YOUR OBJECTIVE
Report every line of the data that includes "intensity".

MATERIAL FOR THIS TASK
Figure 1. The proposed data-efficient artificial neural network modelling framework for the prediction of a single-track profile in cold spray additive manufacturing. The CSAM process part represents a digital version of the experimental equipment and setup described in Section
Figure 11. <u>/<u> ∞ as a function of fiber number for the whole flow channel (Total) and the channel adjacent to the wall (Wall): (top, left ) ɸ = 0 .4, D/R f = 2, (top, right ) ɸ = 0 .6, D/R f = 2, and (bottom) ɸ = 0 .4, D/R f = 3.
---
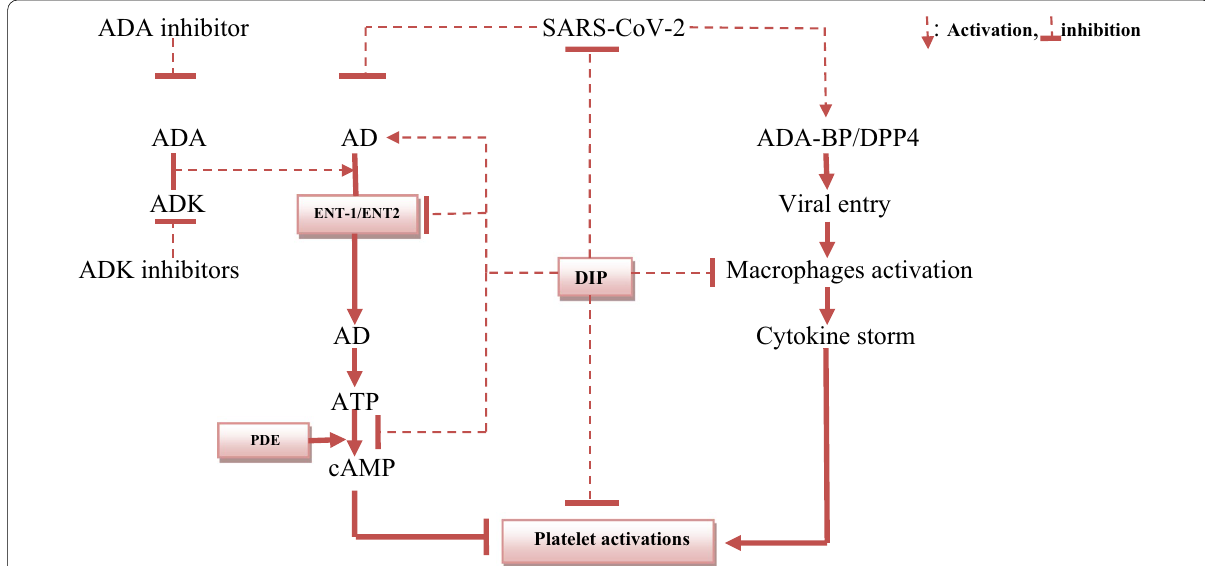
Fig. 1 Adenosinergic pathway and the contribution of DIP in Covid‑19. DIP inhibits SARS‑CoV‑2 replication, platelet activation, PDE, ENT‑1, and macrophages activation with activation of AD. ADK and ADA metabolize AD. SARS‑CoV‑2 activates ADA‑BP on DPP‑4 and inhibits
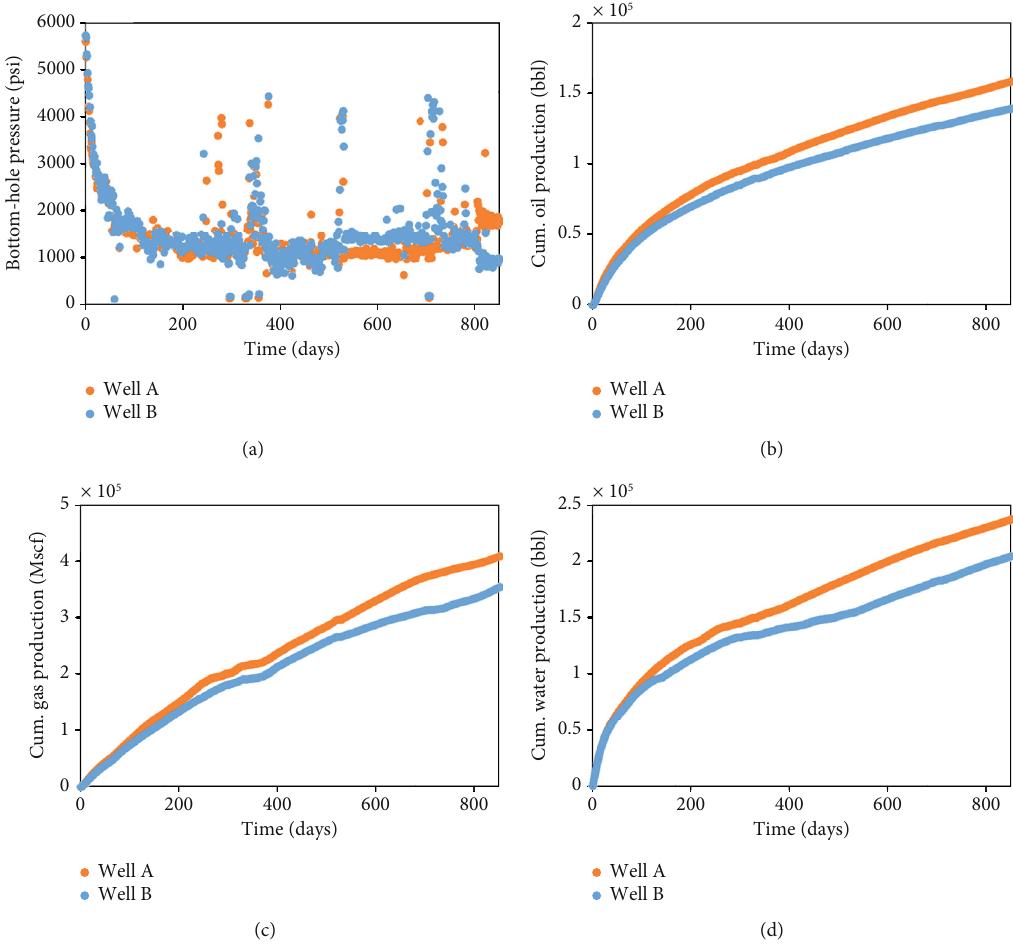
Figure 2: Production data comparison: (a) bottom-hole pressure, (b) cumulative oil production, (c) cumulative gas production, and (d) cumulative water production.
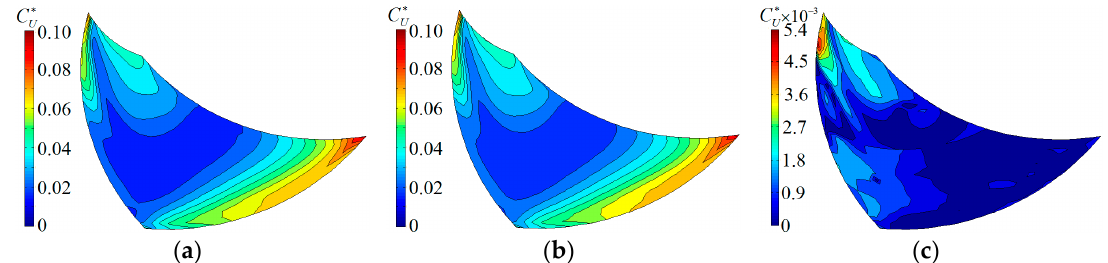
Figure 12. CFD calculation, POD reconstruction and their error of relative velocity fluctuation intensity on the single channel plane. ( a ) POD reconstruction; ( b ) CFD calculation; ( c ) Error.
---
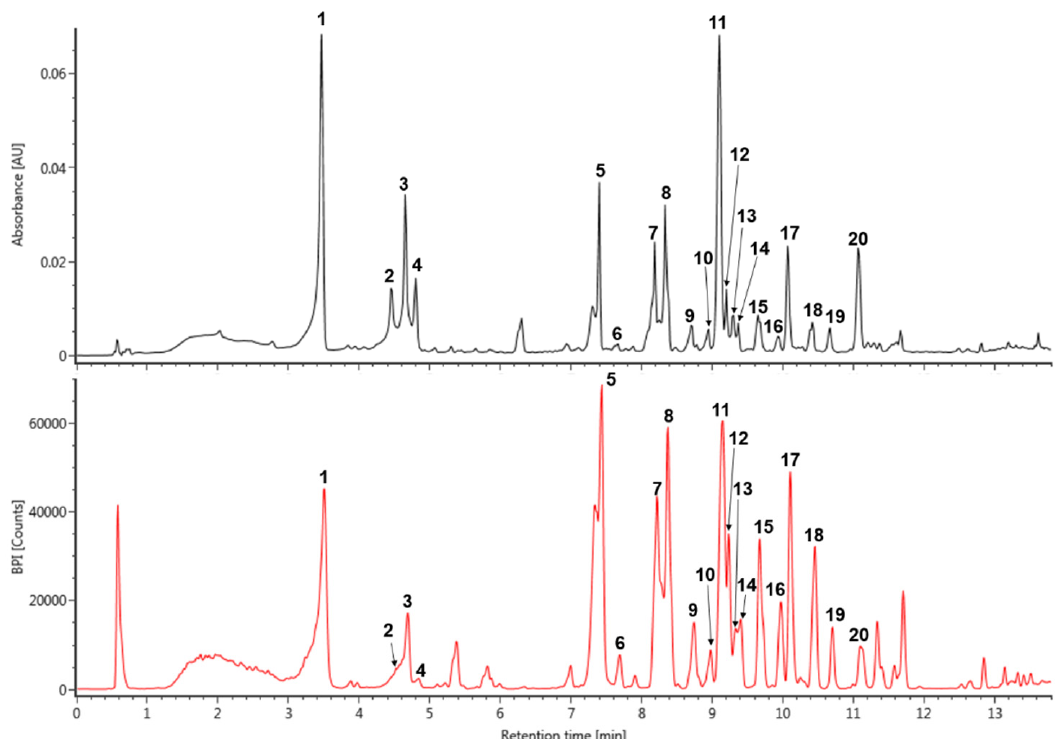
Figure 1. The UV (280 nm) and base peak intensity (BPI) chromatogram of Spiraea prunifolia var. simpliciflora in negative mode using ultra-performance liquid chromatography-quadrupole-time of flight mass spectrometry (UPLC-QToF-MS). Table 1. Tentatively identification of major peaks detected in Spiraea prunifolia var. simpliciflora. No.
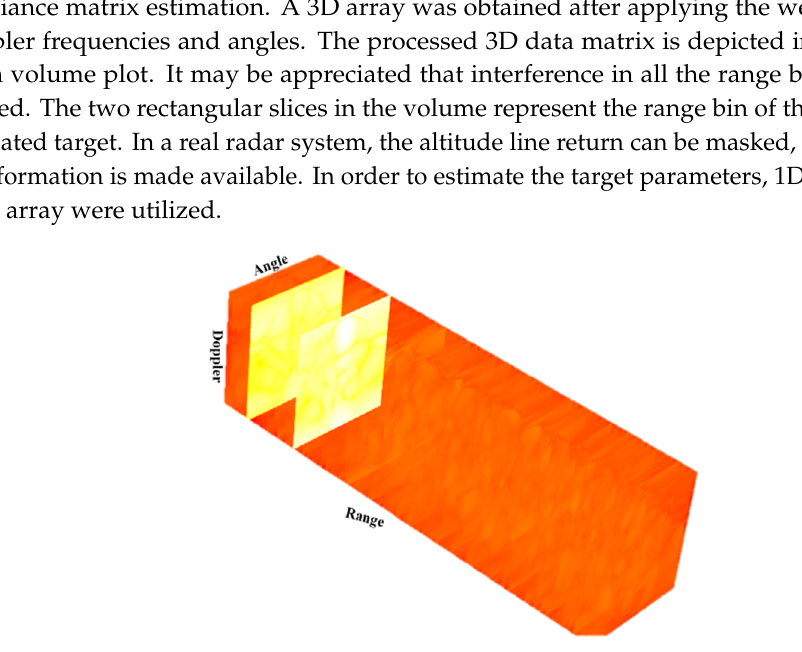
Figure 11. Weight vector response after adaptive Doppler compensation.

SOLUTION TO THE PROBLEM
Figure 12. CFD calculation, POD reconstruction and their error of relative velocity fluctuation intensity on the single channel plane. ( a ) POD reconstruction; ( b ) CFD calculation; ( c ) Error.
Figure 1. The UV (280 nm) and base peak intensity (BPI) chromatogram of Spiraea prunifolia var. simpliciflora in negative mode using ultra-performance liquid chromatography-quadrupole-time of flight mass spectrometry (UPLC-QToF-MS). Table 1. Tentatively identification of major peaks detected in Spiraea prunifolia var. simpliciflora. No.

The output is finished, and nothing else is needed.